**TASK OBJECTIVE:**
Quote all of the data exactly as given. Skip every picture it contains.

**THE INPUT:**
------

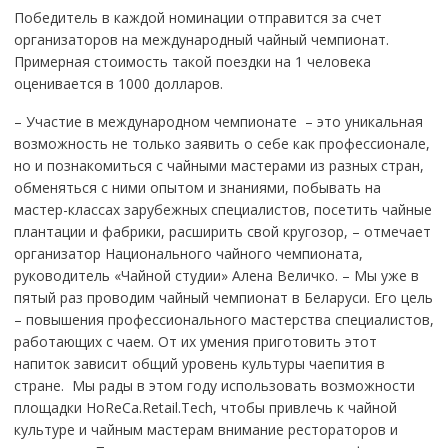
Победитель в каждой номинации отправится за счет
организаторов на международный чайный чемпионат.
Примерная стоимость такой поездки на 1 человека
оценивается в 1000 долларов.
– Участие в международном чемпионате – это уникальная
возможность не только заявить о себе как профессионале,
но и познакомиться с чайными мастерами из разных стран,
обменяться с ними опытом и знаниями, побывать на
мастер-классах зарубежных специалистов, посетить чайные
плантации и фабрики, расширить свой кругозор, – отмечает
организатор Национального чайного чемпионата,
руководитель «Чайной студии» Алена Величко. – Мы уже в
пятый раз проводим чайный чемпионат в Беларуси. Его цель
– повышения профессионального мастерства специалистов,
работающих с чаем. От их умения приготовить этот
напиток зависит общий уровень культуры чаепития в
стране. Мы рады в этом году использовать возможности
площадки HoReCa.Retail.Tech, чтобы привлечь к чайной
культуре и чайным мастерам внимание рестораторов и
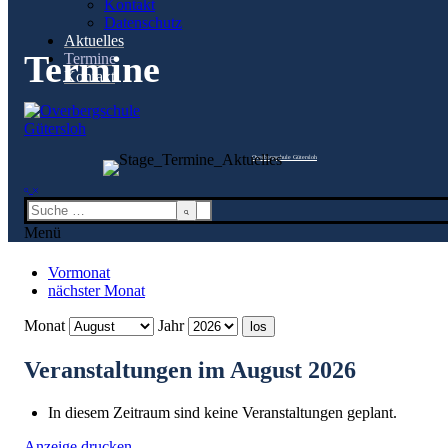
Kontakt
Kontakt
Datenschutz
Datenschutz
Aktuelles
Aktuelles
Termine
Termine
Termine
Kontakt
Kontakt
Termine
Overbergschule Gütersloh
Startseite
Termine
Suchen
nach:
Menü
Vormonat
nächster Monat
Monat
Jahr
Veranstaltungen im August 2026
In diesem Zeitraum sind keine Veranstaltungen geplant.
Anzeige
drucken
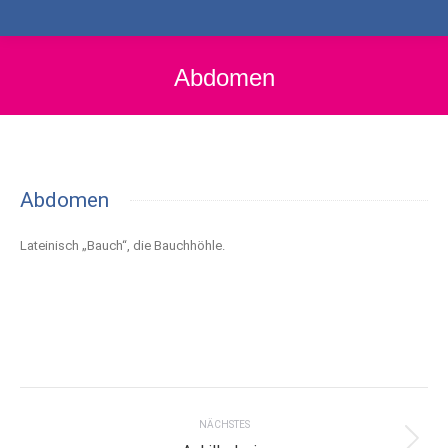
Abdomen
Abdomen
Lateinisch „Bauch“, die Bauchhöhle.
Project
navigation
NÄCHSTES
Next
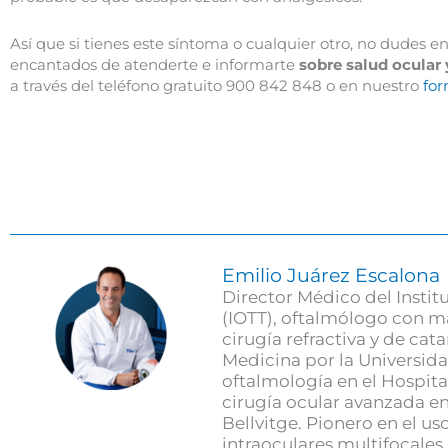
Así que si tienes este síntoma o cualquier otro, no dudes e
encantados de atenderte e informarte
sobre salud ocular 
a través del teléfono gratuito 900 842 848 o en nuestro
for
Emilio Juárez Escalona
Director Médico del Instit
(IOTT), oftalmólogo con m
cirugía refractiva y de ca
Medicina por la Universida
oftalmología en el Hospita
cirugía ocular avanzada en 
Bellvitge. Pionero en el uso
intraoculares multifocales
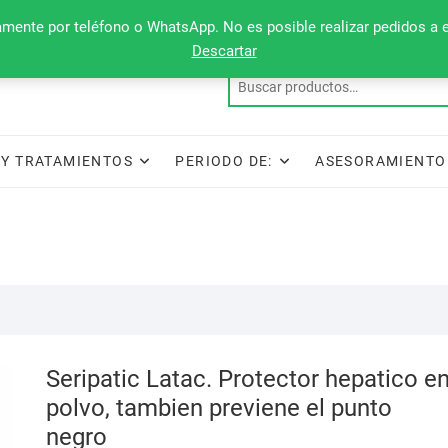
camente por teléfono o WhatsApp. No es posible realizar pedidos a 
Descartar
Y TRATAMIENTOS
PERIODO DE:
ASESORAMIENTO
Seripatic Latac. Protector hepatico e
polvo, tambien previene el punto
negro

------

**REPLY:**
Победитель в каждой номинации отправится за счет
организаторов на международный чайный чемпионат.
Примерная стоимость такой поездки на 1 человека
оценивается в 1000 долларов.
– Участие в международном чемпионате – это уникальная
возможность не только заявить о себе как профессионале,
но и познакомиться с чайными мастерами из разных стран,
обменяться с ними опытом и знаниями, побывать на
мастер-классах зарубежных специалистов, посетить чайные
плантации и фабрики, расширить свой кругозор, – отмечает
организатор Национального чайного чемпионата,
руководитель «Чайной студии» Алена Величко. – Мы уже в
пятый раз проводим чайный чемпионат в Беларуси. Его цель
– повышения профессионального мастерства специалистов,
работающих с чаем. От их умения приготовить этот
напиток зависит общий уровень культуры чаепития в
стране. Мы рады в этом году использовать возможности
площадки HoReCa.Retail.Tech, чтобы привлечь к чайной
культуре и чайным мастерам внимание рестораторов и
Kontakt
Kontakt
Datenschutz
Datenschutz
Aktuelles
Aktuelles
Termine
Termine
Termine
Kontakt
Kontakt
Termine
Overbergschule Gütersloh
Startseite
Termine
Suchen
nach:
Menü
Vormonat
nächster Monat
Monat
Jahr
Veranstaltungen im August 2026
In diesem Zeitraum sind keine Veranstaltungen geplant.
Anzeige
drucken
Abdomen
Abdomen
Lateinisch „Bauch“, die Bauchhöhle.
Project
navigation
NÄCHSTES
Next
Así que si tienes este síntoma o cualquier otro, no dudes e
encantados de atenderte e informarte
sobre salud ocular 
a través del teléfono gratuito 900 842 848 o en nuestro
for
Emilio Juárez Escalona
Director Médico del Instit
(IOTT), oftalmólogo con m
cirugía refractiva y de ca
Medicina por la Universida
oftalmología en el Hospita
cirugía ocular avanzada en 
Bellvitge. Pionero en el uso
intraoculares multifocales
camente por teléfono o WhatsApp. No es posible realizar pedidos a 
Descartar
Y TRATAMIENTOS
PERIODO DE:
ASESORAMIENTO
Seripatic Latac. Protector hepatico e
polvo, tambien previene el punto
negro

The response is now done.